**DOCUMENT TEXT:**
________
Herpes simplex virus (HSV) is a highly prevalent pathogen globally, establishing lifelong infections in the majority of the world’s population. HSV-1 is traditionally associated with oral lesions, while HSV-2 is primarily linked to genital infections. Both are neurotropic viruses that establish a persistent, non-replicating state within the sensory neurons of the peripheral nervous system, a process known as latency. The virus’s ability to hide in these nerve cells makes it invisible to the immune system and impenetrable to existing drug treatments. Current standard-of-care antivirals, such as acyclovir and valacyclovir, only manage active outbreaks and reduce viral shedding but cannot eliminate the latent viral DNA.
Defining the Types of Herpes Cures
The goal of finding a definitive treatment for HSV has led researchers to define two distinct outcomes, each with its own therapeutic approach. The first is a sterilizing cure, which involves the complete and permanent eradication of all viral genetic material from the body. Achieving this means the individual would be completely free of the virus, with no chance of future outbreaks or transmission.
________
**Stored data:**
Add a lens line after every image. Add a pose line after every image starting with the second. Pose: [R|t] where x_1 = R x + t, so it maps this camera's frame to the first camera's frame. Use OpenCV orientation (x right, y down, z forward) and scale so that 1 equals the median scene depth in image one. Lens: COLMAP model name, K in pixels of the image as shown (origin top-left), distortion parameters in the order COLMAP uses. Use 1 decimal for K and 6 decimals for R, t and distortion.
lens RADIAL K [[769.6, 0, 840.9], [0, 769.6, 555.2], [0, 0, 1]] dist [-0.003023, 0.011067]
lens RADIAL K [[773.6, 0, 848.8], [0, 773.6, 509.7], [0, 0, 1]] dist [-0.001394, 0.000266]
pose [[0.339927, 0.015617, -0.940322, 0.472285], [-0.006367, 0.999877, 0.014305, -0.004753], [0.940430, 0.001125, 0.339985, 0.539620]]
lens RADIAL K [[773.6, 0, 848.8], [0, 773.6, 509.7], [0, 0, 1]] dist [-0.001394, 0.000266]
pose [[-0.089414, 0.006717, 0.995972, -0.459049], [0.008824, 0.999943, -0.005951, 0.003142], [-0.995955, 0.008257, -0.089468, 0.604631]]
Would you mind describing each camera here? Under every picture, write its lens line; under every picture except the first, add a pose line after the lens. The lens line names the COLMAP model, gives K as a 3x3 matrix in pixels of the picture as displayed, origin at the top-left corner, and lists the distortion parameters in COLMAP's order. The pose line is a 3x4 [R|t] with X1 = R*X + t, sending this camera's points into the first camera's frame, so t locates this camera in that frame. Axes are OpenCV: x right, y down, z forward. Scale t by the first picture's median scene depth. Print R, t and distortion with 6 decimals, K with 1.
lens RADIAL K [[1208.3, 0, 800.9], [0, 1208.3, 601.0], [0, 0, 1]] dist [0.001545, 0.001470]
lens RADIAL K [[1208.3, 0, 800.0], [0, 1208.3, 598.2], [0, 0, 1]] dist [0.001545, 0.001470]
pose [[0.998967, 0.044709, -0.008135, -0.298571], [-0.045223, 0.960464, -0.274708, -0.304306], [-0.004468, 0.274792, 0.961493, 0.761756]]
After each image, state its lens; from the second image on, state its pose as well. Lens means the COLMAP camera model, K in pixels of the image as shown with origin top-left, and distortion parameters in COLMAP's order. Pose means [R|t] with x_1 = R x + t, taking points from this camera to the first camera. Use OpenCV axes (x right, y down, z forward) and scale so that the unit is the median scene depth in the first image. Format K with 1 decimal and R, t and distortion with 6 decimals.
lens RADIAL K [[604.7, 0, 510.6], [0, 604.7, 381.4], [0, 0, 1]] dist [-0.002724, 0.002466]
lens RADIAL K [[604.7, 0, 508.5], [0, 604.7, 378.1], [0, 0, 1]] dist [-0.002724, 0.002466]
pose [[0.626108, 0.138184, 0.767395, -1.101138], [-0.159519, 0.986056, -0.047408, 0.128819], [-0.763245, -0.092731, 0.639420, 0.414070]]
________
**WORK ORDER A:** From the text on herpes simplex virus, return the passage that opens with the words containing "Herpes simplex virus" and closes with "latent viral DNA.".
**WORK ORDER B:** Translate this sentence from the herpes simplex virus text into Spanish: "HSV-1 is traditionally associated with oral lesions, while HSV-2 is primarily linked to genital infections."
**WORK ORDER C:** In the herpes simplex virus text, what does a sterilizing cure involve?
The entries have no role here.

**TASK RESULT A:**
Herpes simplex virus (HSV) is a highly prevalent pathogen globally, establishing lifelong infections in the majority of the world’s population. HSV-1 is traditionally associated with oral lesions, while HSV-2 is primarily linked to genital infections. Both are neurotropic viruses that establish a persistent, non-replicating state within the sensory neurons of the peripheral nervous system, a process known as latency. The virus’s ability to hide in these nerve cells makes it invisible to the immune system and impenetrable to existing drug treatments. Current standard-of-care antivirals, such as acyclovir and valacyclovir, only manage active outbreaks and reduce viral shedding but cannot eliminate the latent viral DNA.

**TASK RESULT B:** El VHS-1 se asocia tradicionalmente con lesiones orales, mientras que el VHS-2 está vinculado principalmente a infecciones genitales.

**TASK RESULT C:** The complete and permanent eradication of all viral genetic material from the body.